Description of problem: The fact we have small warning in the login page is not enough. The fact is, there are some severe issues when working with it. For example, you cannot set a static IP to a NIC - it's not enabled! This already led to several false positive bug reports from QE, and surely will cause Support issues. Version-Release number of selected component (if applicable): How reproducible: Steps to Reproduce: 1. 2. 3. Actual results: Expected results: Additional info:
I don't think we should block it, just enhance the message about the browser not supporting the GWT tech well enough. Completely blocking something off doesn't look good, IMO
(In reply to comment #1) > I don't think we should block it, just enhance the message about the browser > not supporting the GWT tech well enough. Completely blocking something off > doesn't look good, IMO I didn't think so either - but I've been convinced that it'll cause issues.
but it is useful for just browsing/looking around, so also not sure we should block it.
(In reply to comment #3) > but it is useful for just browsing/looking around, so also not sure we > should block it. Unless you forget it's just for browsing/looking around, as happens often in QE - and we file bugs that don't reproduce on others' - till we figure out it's Chrome. That's my main concern. It's not that it looks bad or something - behavior is inconsistent. I'm not even talking about the difference I see in behavior *between chrome versions*.
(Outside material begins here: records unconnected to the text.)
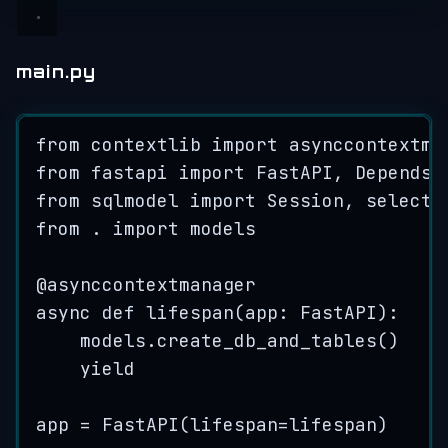
main.py
from
 contextlib 
import
 asynccontextma
from
 fastapi 
import
 FastAPI, Depends
from
 sqlmodel 
import
 Session, select
from
 . 
import
 models
@
asynccontextmanager
async
def
lifespan
(
app
: FastAPI
)
:
models.
create_db_and_tables
()
yield
app 
=
FastAPI
(
lifespan
=
lifespan
)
in this case, I've one RFE as well: blocking IE8 (non-compliance with standards, terrible slow{as result of using JS}, drag & drop doesn't work). the similar with IE9 except slowness The customer can have an impression that our product looks/behaves unusable.
(In reply to comment #5) > in this case, I've one RFE as well: > > blocking IE8 (non-compliance with standards, terrible slow{as result of > using JS}, drag & drop doesn't work). I disagree. There's a big difference between working slow and working wrong. > > the similar with IE9 except slowness > > The customer can have an impression that our product looks/behaves unusable. I am surprised, however, that this probably still the most popular IE version - http://en.wikipedia.org/wiki/Internet_Explorer#Desktop_Market_share_by_year_and_version (although stats are not up-to-date). One reason may be because it's the latest (and last) IE supported on XP.
I don't agree with blocking Chrome - we need to find the bugs and fix them, if we can't log into the portal then this won't happen.